=== THE REQUEST ===
Update the lines from the one with "state / province: Antofagasta (II)" up to and including the last line of the data by replacing "locality" with "site", and write those lines out again with nothing else changed.

Dataset rows:
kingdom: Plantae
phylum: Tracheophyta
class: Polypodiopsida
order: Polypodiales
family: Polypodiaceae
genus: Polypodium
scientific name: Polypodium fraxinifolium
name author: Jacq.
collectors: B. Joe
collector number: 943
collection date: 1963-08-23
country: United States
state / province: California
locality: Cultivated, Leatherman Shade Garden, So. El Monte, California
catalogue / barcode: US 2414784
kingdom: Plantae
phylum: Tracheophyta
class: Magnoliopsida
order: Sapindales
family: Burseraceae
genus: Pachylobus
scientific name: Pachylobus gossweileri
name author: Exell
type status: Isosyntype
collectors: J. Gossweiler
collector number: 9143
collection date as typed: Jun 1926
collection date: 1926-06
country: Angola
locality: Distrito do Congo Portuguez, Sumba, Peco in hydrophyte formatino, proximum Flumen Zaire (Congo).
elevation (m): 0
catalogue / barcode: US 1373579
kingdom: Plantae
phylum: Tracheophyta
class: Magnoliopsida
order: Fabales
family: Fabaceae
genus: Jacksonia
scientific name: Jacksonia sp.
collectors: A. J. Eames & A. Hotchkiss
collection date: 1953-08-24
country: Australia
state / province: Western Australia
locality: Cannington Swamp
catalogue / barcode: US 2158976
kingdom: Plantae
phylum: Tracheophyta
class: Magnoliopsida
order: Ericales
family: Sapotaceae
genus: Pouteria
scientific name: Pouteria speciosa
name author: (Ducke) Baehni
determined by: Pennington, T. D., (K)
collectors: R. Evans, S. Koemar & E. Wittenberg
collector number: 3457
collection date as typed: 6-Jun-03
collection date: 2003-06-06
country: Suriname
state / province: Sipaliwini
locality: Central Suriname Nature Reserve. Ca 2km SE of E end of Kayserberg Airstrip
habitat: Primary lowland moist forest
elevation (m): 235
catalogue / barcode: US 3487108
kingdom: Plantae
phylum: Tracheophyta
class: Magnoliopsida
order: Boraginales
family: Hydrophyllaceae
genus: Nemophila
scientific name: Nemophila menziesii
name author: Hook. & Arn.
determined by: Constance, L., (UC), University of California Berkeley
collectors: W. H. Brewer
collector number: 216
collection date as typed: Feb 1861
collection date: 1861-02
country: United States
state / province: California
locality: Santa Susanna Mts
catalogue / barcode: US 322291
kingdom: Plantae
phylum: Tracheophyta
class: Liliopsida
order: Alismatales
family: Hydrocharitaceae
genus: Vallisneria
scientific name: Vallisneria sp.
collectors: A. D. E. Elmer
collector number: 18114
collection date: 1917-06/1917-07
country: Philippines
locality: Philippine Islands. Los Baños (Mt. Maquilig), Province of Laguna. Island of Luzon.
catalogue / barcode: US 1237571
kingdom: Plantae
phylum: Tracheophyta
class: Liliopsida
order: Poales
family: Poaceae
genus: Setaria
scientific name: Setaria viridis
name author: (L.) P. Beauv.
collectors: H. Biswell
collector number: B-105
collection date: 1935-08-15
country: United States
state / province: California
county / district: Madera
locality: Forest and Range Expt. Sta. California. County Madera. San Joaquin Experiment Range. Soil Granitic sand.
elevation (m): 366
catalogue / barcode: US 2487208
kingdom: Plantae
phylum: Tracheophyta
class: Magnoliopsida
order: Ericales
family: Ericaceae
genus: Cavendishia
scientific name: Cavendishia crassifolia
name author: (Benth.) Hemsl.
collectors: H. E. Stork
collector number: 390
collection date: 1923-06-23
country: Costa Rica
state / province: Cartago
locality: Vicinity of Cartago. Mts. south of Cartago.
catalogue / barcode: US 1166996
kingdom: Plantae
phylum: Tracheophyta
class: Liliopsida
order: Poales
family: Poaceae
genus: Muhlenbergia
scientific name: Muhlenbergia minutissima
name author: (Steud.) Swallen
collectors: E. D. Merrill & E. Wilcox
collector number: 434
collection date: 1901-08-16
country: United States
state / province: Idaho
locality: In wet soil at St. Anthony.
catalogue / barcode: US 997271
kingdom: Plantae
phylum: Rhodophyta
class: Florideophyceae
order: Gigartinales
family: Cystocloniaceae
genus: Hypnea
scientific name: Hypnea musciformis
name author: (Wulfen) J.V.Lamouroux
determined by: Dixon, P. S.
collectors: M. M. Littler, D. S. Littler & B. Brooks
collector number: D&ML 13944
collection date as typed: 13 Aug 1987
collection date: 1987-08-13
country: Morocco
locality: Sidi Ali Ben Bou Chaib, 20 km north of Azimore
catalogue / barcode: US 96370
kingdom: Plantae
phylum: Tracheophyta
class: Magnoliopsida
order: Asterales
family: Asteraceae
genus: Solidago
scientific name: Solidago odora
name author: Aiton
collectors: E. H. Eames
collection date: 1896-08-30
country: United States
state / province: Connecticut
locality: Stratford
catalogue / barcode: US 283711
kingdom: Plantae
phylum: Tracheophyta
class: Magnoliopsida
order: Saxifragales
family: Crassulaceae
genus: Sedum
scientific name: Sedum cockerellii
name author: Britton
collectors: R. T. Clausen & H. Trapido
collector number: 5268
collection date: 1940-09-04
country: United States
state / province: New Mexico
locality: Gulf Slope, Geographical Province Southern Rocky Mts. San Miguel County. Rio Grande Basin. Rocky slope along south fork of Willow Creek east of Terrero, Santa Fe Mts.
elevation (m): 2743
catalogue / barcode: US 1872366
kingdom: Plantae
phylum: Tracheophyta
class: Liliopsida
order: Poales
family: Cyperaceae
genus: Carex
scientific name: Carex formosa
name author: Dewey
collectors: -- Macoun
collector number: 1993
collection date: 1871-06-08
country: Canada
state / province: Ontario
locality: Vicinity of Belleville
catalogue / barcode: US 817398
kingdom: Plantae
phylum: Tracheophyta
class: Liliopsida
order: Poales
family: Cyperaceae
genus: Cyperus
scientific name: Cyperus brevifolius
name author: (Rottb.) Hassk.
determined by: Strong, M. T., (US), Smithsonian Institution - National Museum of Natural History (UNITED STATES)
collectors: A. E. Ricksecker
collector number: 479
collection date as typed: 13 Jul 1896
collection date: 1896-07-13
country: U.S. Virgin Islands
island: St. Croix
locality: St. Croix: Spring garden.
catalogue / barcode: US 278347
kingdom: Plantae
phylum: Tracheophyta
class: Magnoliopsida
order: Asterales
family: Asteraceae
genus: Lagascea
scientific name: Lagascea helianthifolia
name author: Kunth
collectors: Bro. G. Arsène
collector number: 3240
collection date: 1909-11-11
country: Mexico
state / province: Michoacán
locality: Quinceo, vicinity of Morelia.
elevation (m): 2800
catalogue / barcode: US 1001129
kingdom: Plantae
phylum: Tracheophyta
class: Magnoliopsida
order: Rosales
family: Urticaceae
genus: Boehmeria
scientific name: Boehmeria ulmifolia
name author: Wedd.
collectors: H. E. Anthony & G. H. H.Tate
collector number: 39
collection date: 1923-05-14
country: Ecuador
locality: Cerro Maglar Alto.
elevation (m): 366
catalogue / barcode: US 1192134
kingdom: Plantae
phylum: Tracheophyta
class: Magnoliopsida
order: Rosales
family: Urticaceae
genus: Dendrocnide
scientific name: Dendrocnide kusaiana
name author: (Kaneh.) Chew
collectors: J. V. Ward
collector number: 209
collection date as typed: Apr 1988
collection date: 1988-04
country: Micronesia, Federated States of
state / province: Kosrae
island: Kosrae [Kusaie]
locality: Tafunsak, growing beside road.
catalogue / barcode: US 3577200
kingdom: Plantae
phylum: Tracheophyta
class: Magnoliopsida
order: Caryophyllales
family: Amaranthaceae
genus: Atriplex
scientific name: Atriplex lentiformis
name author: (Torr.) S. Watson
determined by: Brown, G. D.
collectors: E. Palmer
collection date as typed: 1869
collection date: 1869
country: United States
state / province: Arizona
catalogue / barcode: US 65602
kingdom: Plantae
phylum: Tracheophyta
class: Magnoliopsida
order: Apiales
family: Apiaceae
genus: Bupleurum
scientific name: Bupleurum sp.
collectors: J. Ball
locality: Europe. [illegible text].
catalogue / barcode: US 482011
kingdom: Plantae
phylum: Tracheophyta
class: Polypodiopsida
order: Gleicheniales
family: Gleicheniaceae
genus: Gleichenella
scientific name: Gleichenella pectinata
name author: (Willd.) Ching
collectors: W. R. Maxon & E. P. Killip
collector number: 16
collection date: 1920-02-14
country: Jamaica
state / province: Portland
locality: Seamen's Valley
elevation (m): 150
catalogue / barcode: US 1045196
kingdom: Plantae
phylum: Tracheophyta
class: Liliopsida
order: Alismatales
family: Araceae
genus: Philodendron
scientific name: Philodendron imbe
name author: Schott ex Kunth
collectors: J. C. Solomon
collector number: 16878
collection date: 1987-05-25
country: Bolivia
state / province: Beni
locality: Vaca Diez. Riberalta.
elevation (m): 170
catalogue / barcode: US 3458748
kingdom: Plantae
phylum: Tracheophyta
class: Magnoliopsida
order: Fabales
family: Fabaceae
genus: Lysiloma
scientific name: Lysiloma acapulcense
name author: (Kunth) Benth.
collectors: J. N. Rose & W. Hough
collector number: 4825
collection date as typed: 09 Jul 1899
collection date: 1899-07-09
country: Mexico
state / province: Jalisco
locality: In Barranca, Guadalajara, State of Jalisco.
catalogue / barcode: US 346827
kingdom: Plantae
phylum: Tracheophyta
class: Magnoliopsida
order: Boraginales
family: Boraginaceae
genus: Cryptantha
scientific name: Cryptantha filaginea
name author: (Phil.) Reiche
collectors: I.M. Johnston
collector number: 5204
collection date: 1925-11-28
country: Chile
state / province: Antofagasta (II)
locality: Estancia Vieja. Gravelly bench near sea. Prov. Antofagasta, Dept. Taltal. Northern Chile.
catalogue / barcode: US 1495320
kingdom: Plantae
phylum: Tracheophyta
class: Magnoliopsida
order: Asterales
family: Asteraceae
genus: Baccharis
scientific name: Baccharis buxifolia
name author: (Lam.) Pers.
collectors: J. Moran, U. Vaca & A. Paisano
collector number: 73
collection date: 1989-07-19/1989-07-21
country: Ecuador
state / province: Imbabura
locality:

=== SOLUTION ===
state / province: Antofagasta (II)
site: Estancia Vieja. Gravelly bench near sea. Prov. Antofagasta, Dept. Taltal. Northern Chile.
catalogue / barcode: US 1495320
kingdom: Plantae
phylum: Tracheophyta
class: Magnoliopsida
order: Asterales
family: Asteraceae
genus: Baccharis
scientific name: Baccharis buxifolia
name author: (Lam.) Pers.
collectors: J. Moran, U. Vaca & A. Paisano
collector number: 73
collection date: 1989-07-19/1989-07-21
country: Ecuador
state / province: Imbabura
site:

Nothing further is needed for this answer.